Monday, I fished in Lake Brantley in Longwood to scout fish for a charter later in the week. I caught ten bass to four pounds using a small zara spook, a crankbait, weedless zoom fluke, and a small clouser minnow fly. After the sun came up, most of the fish were caught over the grass beds in 8-10 feet of water.

Tuesday, my charter cancelled so Capt. Tom Van Horn joined me for some fishing in the Mosquito Lagoon. The company was good but the catching was slow. Capt. Tom caught a trout on a chug bug and two reds on a gold jerk bait. Approaching storms ran us off the water.

Wednesday, I fished with Carl Sweitzer from Pennsylvania. We found a school of big redfish which, surprisingly, we had all to ourselves. We had three blue crabs and Carl used each one to catch a red between 21 and 28 pounds. We shelled the crab and put it on a 5/0 circle hook. It only took a few casts for Carl to hook up with the fish and we left them biting.

The next stop was full of huge trout from 5-10 pounds. A topwater plug drew no strikes so Carl switched to a gold jerkbait. He managed to draw a few strikes but was unable to get a hook set in the fish. Throughout the day, we consistently saw reds and big trout. Carl landed one more red on the gold worm, hooking the fish only two feet from the boat.

Thursday, I returned to Lake Brantley with Phil Anderson, his father Phil and his son, Evan. It was more of an instructional session than a fish catching expedition as we practiced various bass fishing techniques. I hooked several small bass while demonstrating lures and Phil Sr. caught a fish on a topwater bait and a plastic worm.

Friday, Mike Duehring and ten year old Michael from Wisconsin were on board for a half day trip for redfish and trout. Within the first hour, both father and son caught two big reds on cut mullet with the biggest being a 31 pound beauty caught by Mike. Both father and son did an excellent job of fighting their biggest fish ever.

To land and weigh these fish, we used a fish sling made from two pieces of PVC pipe and a section of soft netting. The fish remain docile, are fully supported, and can be weighed by hanging the net from a scale with the fish in a horizontal position. Hanging large fish by the jaw has been shown to cause damage to their tendons which may prevent them from being able to eat. This is an example of the net in action.
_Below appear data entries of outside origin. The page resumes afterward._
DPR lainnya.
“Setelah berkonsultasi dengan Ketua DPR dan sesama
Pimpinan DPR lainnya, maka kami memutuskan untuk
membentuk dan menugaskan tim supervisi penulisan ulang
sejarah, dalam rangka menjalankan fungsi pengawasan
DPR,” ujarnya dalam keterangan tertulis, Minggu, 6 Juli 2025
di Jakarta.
We left the reds to pursue some trout. We caught several in 2-4 feet of water on Capt. Joe's Shredders and a white bucktail jig. After dropping Mike and Michael off at the ramp, I went back out to do some prospecting. I encountered several more schools of reds and caught 3 fish on a Mirrolure She Dog, a DOA Baitbuster, and a Redfish Magic spinnerbait all between 1 and 3pm. The redfish have been targeting mullet heavily recently and have been less willing to eat small crab and fish imitations that work well in the winter.